Work required: Give every line of source text in the records below as a numbered list, skipping blank lines. Leave the pictures out of the answer.
*** Data for processing ***
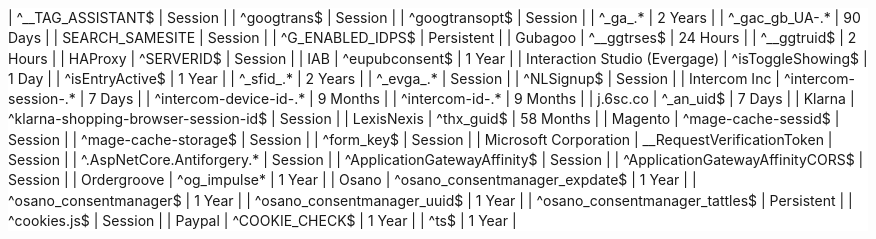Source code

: | ^\_\_TAG\_ASSISTANT$ | Session |
| ^googtrans$ | Session |
| ^googtransopt$ | Session |
| ^\_ga\_.\* | 2 Years |
| ^\_gac\_gb\_UA-.\* | 90 Days |
| SEARCH\_SAMESITE | Session |
| ^G\_ENABLED\_IDPS$ | Persistent |
| Gubagoo | ^\_\_ggtrses$ | 24 Hours |
| ^\_\_ggtruid$ | 2 Hours |
| HAProxy | ^SERVERID$ | Session |
| IAB | ^eupubconsent$ | 1 Year |
| Interaction Studio (Evergage) | ^isToggleShowing$ | 1 Day |
| ^isEntryActive$ | 1 Year |
| ^\_sfid\_.\* | 2 Years |
| ^\_evga\_.\* | Session |
| ^NLSignup$ | Session |
| Intercom Inc | ^intercom-session-.\* | 7 Days |
| ^intercom-device-id-.\* | 9 Months |
| ^intercom-id-.\* | 9 Months |
| j.6sc.co | ^\_an\_uid$ | 7 Days |
| Klarna | ^klarna-shopping-browser-session-id$ | Session |
| LexisNexis | ^thx\_guid$ | 58 Months |
| Magento | ^mage-cache-sessid$ | Session |
| ^mage-cache-storage$ | Session |
| ^form\_key$ | Session |
| Microsoft Corporation | \_\_RequestVerificationToken | Session |
| ^.AspNetCore.Antiforgery.\* | Session |
| ^ApplicationGatewayAffinity$ | Session |
| ^ApplicationGatewayAffinityCORS$ | Session |
| Ordergroove | ^og\_impulse\* | 1 Year |
| Osano | ^osano\_consentmanager\_expdate$ | 1 Year |
| ^osano\_consentmanager$ | 1 Year |
| ^osano\_consentmanager\_uuid$ | 1 Year |
| ^osano\_consentmanager\_tattles$ | Persistent |
| ^cookies.js$ | Session |
| Paypal | ^COOKIE\_CHECK$ | 1 Year |
| ^ts$ | 1 Year |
*** End of Data for processing ***
Exercise solution:
1. Source code
2. : | ^\_\_TAG\_ASSISTANT$ | Session |
3. | ^googtrans$ | Session |
4. | ^googtransopt$ | Session |
5. | ^\_ga\_.\* | 2 Years |
6. | ^\_gac\_gb\_UA-.\* | 90 Days |
7. | SEARCH\_SAMESITE | Session |
8. | ^G\_ENABLED\_IDPS$ | Persistent |
9. | Gubagoo | ^\_\_ggtrses$ | 24 Hours |
10. | ^\_\_ggtruid$ | 2 Hours |
11. | HAProxy | ^SERVERID$ | Session |
12. | IAB | ^eupubconsent$ | 1 Year |
13. | Interaction Studio (Evergage) | ^isToggleShowing$ | 1 Day |
14. | ^isEntryActive$ | 1 Year |
15. | ^\_sfid\_.\* | 2 Years |
16. | ^\_evga\_.\* | Session |
17. | ^NLSignup$ | Session |
18. | Intercom Inc | ^intercom-session-.\* | 7 Days |
19. | ^intercom-device-id-.\* | 9 Months |
20. | ^intercom-id-.\* | 9 Months |
21. | j.6sc.co | ^\_an\_uid$ | 7 Days |
22. | Klarna | ^klarna-shopping-browser-session-id$ | Session |
23. | LexisNexis | ^thx\_guid$ | 58 Months |
24. | Magento | ^mage-cache-sessid$ | Session |
25. | ^mage-cache-storage$ | Session |
26. | ^form\_key$ | Session |
27. | Microsoft Corporation | \_\_RequestVerificationToken | Session |
28. | ^.AspNetCore.Antiforgery.\* | Session |
29. | ^ApplicationGatewayAffinity$ | Session |
30. | ^ApplicationGatewayAffinityCORS$ | Session |
31. | Ordergroove | ^og\_impulse\* | 1 Year |
32. | Osano | ^osano\_consentmanager\_expdate$ | 1 Year |
33. | ^osano\_consentmanager$ | 1 Year |
34. | ^osano\_consentmanager\_uuid$ | 1 Year |
35. | ^osano\_consentmanager\_tattles$ | Persistent |
36. | ^cookies.js$ | Session |
37. | Paypal | ^COOKIE\_CHECK$ | 1 Year |
38. | ^ts$ | 1 Year |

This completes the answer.